Localizing light in the eye for diagnostic and therapeutic applications
Natural Sciences and Engineering Research Council of Canada
- Grant type: Collaborative Health Research Projects
- Year: 2010/11
- Total Funding: $78,845
University of Waterloo
The retina of the eye contains light sensitive cells, neurons and blood vessels. Recent adaptive optics technology to correct for the optical effects of eye tissue on light now enables light to be precisely focused onto these structures of the retina at the rear of the eye. As a result, very detailed images are possible, which will assist in the diagnosis and understanding of eye disease due to diabetes. This application has four objectives: 1) to develop an instrument with adaptive optical correction to allow the study of the structural damage due to diabetes at a cellular level in the eyes of children and adolescents; 2) to determine whether the earliest changes associated with diabetic eye disease occur in neural cells or in blood vessels; 3) to use the high-resolution instrument and optical methods to locally test the function of the normal and diabetic retina and visual system and 4) to assess the feasibility of precise delivery of light onto the retina for earlier and better treatment of diabetic eye disease.

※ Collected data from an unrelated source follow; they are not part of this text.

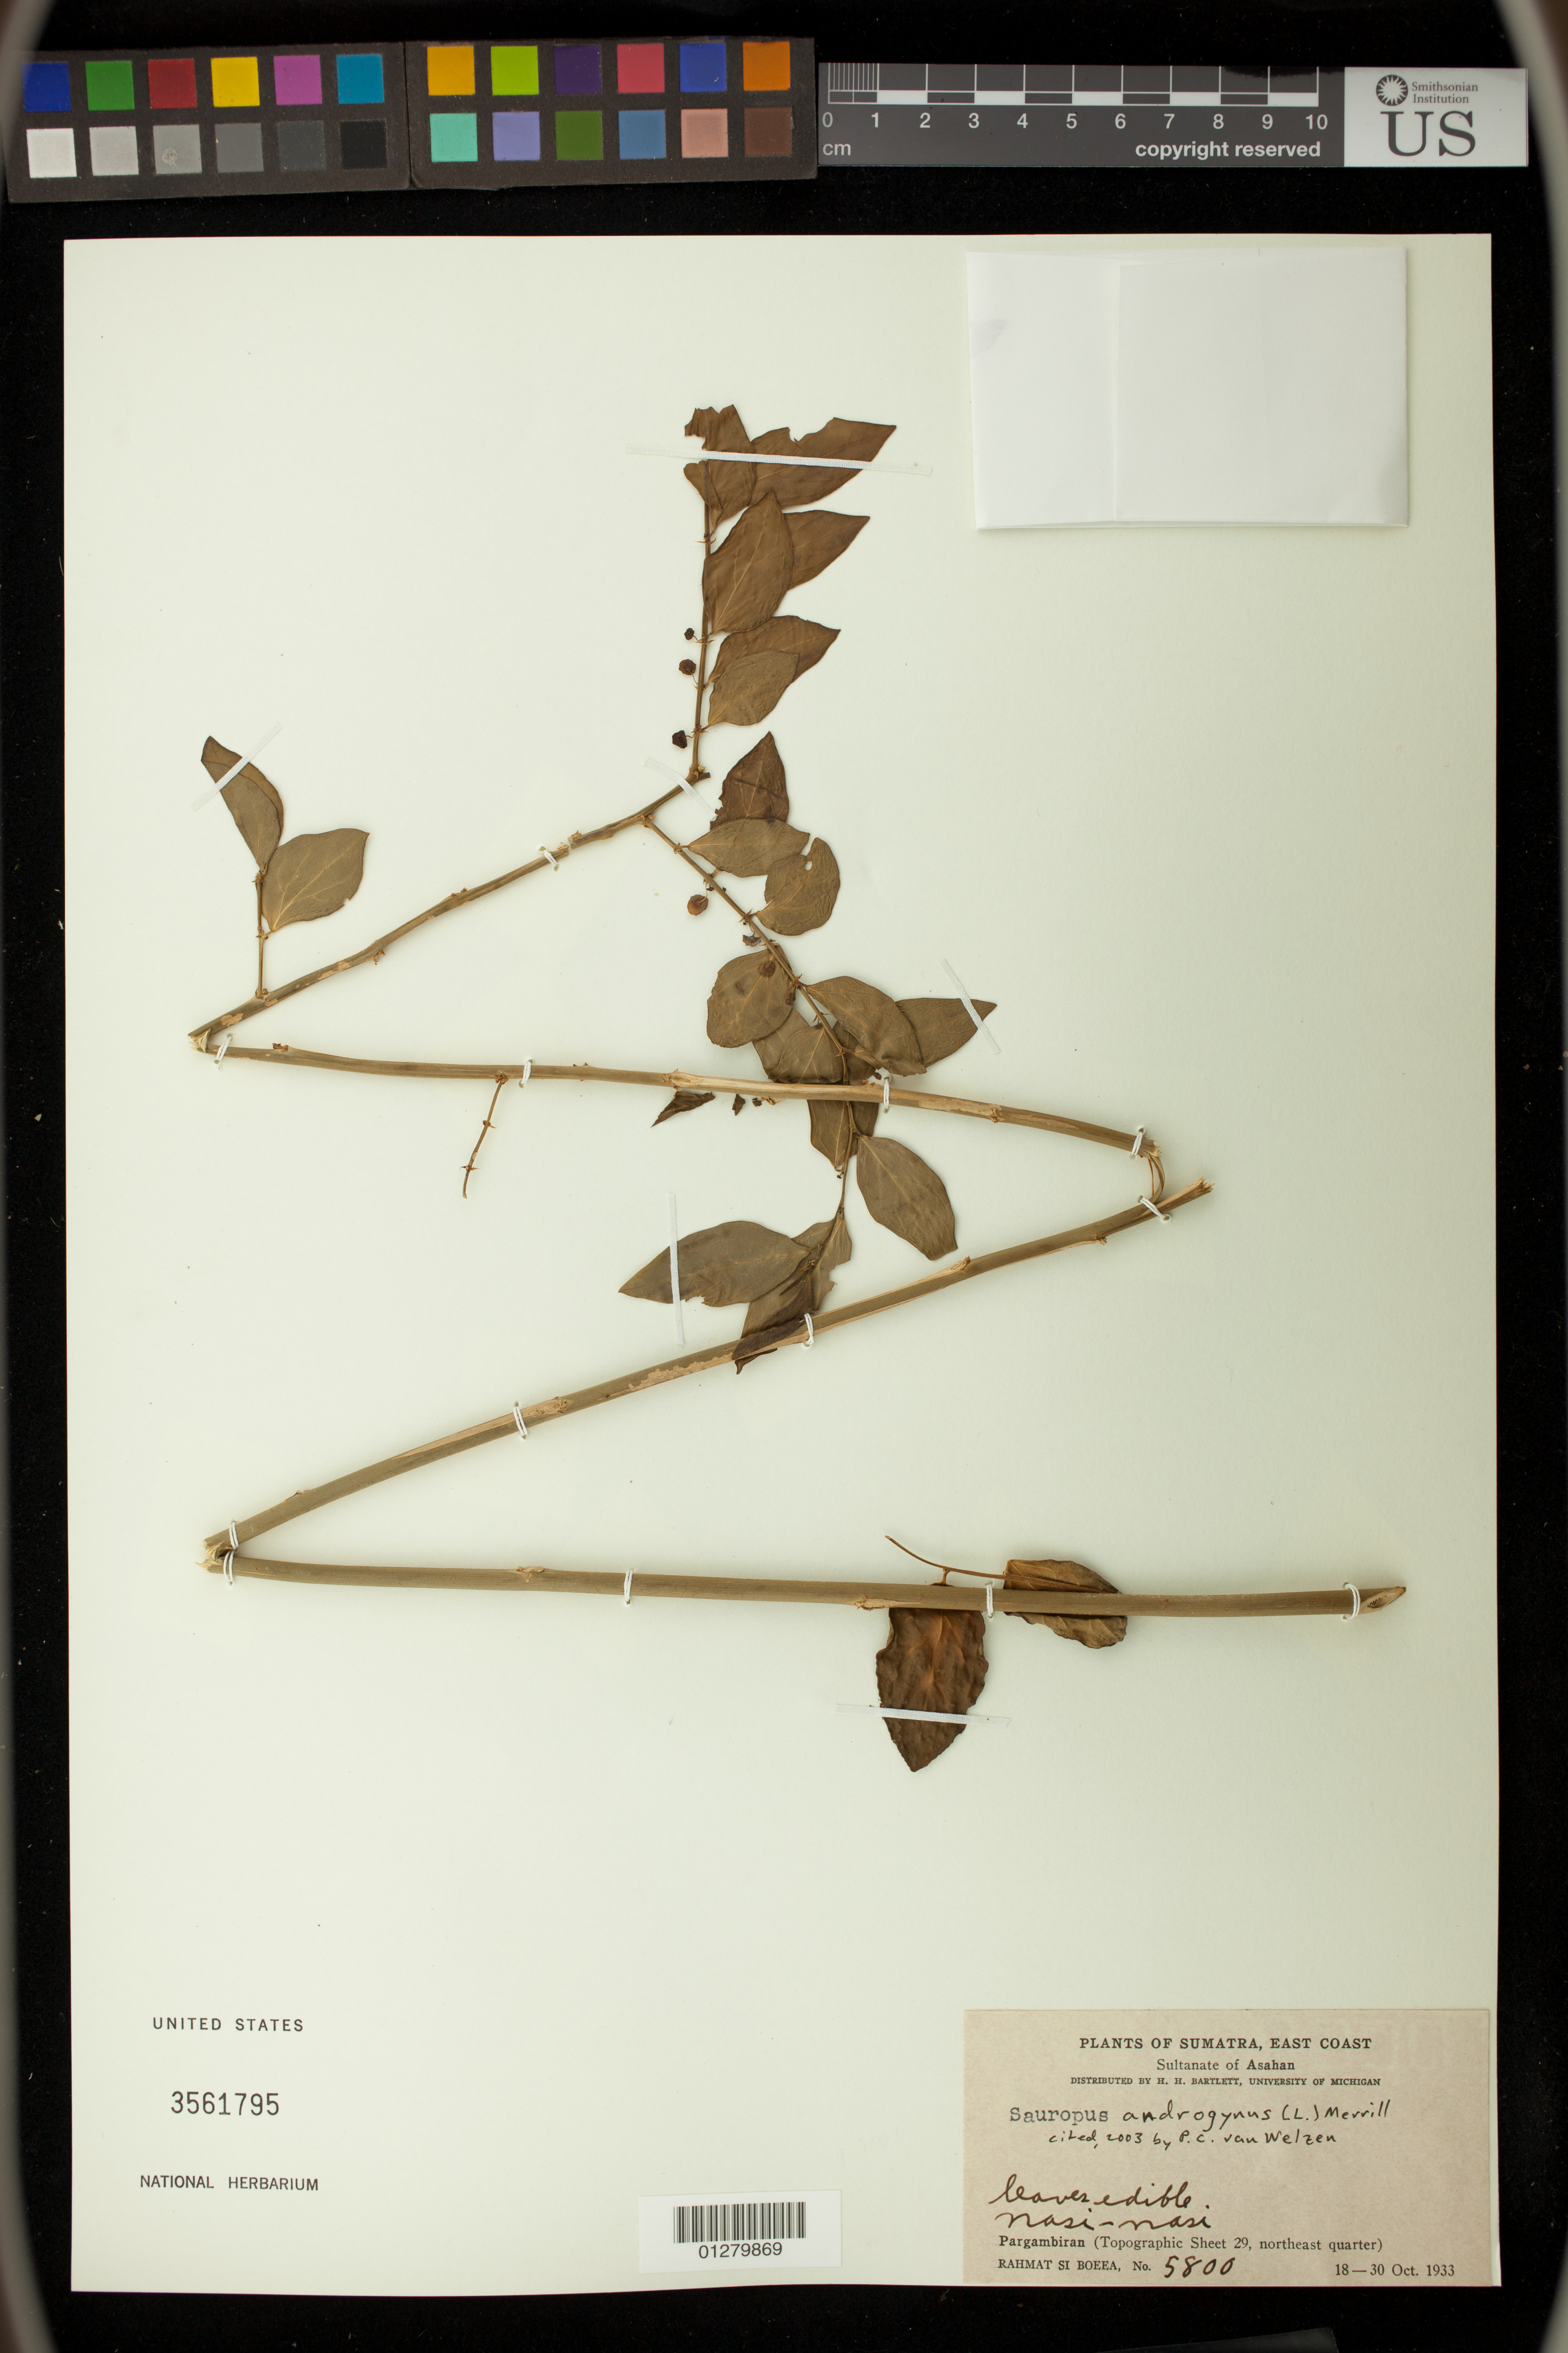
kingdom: Plantae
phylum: Tracheophyta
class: Magnoliopsida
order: Malpighiales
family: Phyllanthaceae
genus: Phyllanthus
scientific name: Phyllanthus androgynus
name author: (L.) Chakrabarty & N.P. Balakr.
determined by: Wagner, W. L., (BOT), Smithsonian Institution - National Museum of Natural History (UNITED STATES)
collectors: Rahmat Si Boeea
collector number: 5800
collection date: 1933-10-18/1933-10-30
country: Indonesia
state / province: Sumatra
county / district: Sumatera Utara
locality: Pargambiran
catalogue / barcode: US 3561795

The novel instrument developed here will give high quality images of the changes in cells in both the vessels and the neurons in the retina. Because of increased resolution and contrast, the new instrument will make previously invisible features visible, answering an important scientific question of whether changes in neurons occur before, at the same time as or after changes to vessels. From a new, precise analysis of the activity in retinal neurons and of visual function, early changes in vision in diabetes will also be assessed. Adaptive optics, in combination with the new instrument, focus light to a small spot. With shaping in time, light with short, intense pulses may, in the future, be precisely delivered to the retina for less invasive therapies. This research will lead to earlier diagnosis, the understanding of the disease progression and better treatment of childhood diabetes. Earlier detection and earlier and better treatment of the effects of diabetes in the retina will prevent vision loss and its associated impact on quality of life. The new instrumentation and methods developed here may have broader applications to other eye diseases.